Instruction:
Render the listing as a Markdown table with the columns Number and Record line, giving each nonblank line its own row. Omit blank lines and any pictures.

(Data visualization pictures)
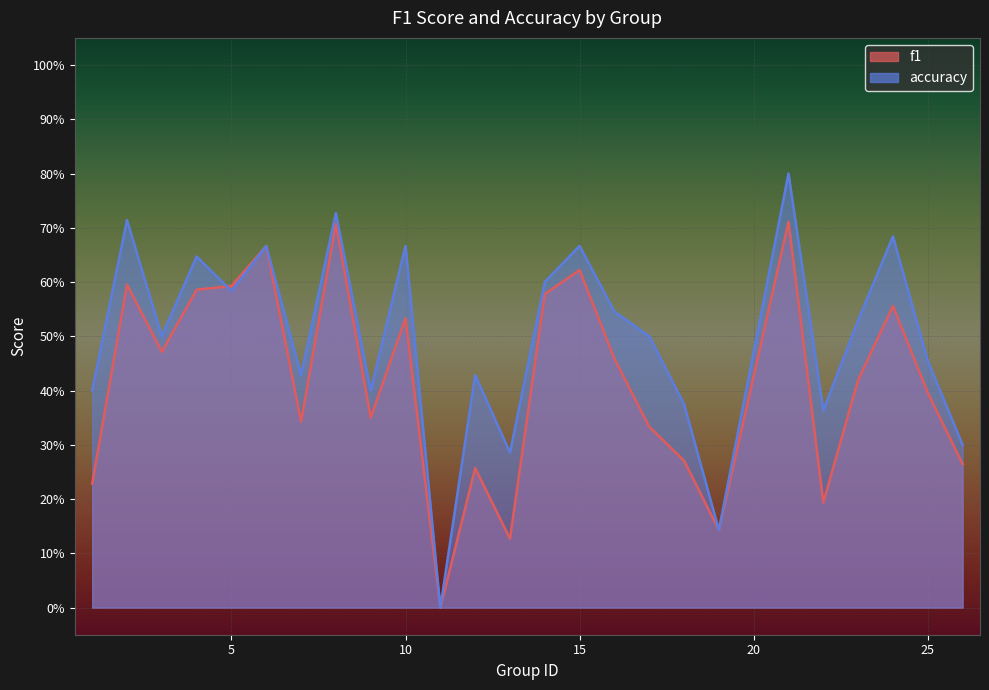

What is the value of the accuracy point at the 20th from the left?

0.8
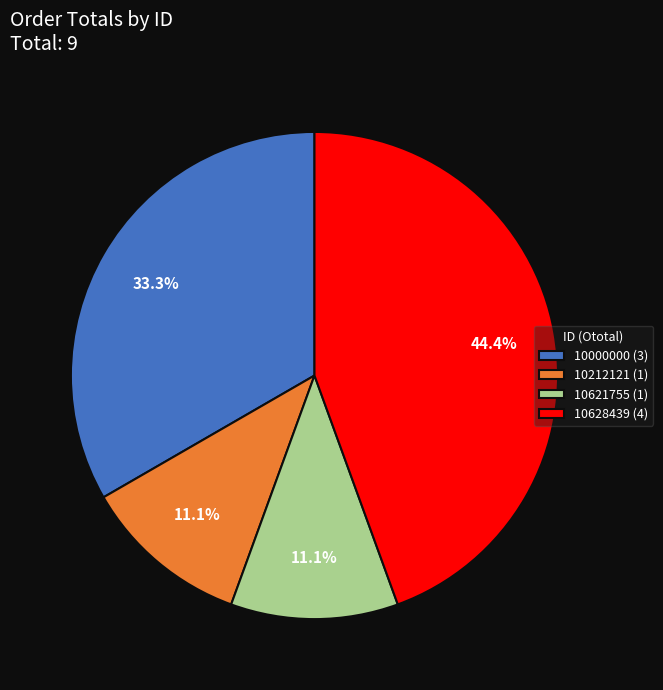

Which slice is the largest?

10628439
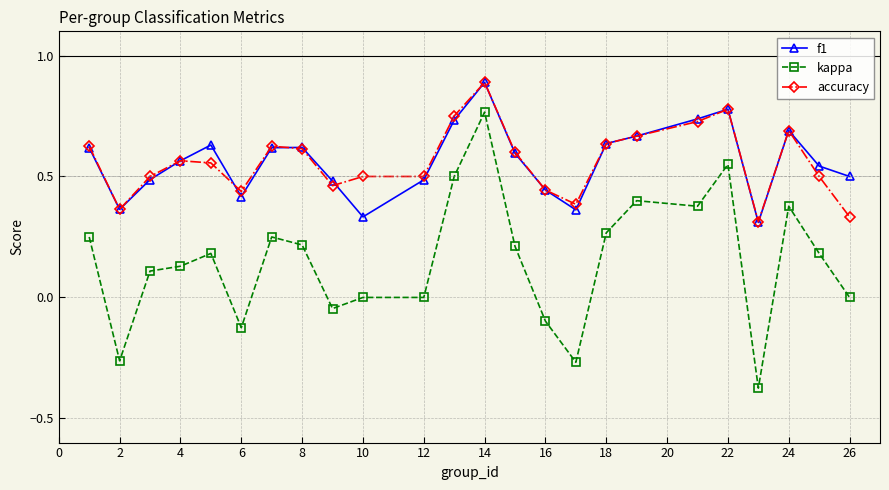

What is the maximum value shown in the chart?

0.9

Answer space:
| Number | Record line |
|---|---|
| 1 | What is the value of the accuracy point at the 20th from the left? |
| 2 | 0.8 |
| 3 | Which slice is the largest? |
| 4 | 10628439 |
| 5 | What is the maximum value shown in the chart? |
| 6 | 0.9 |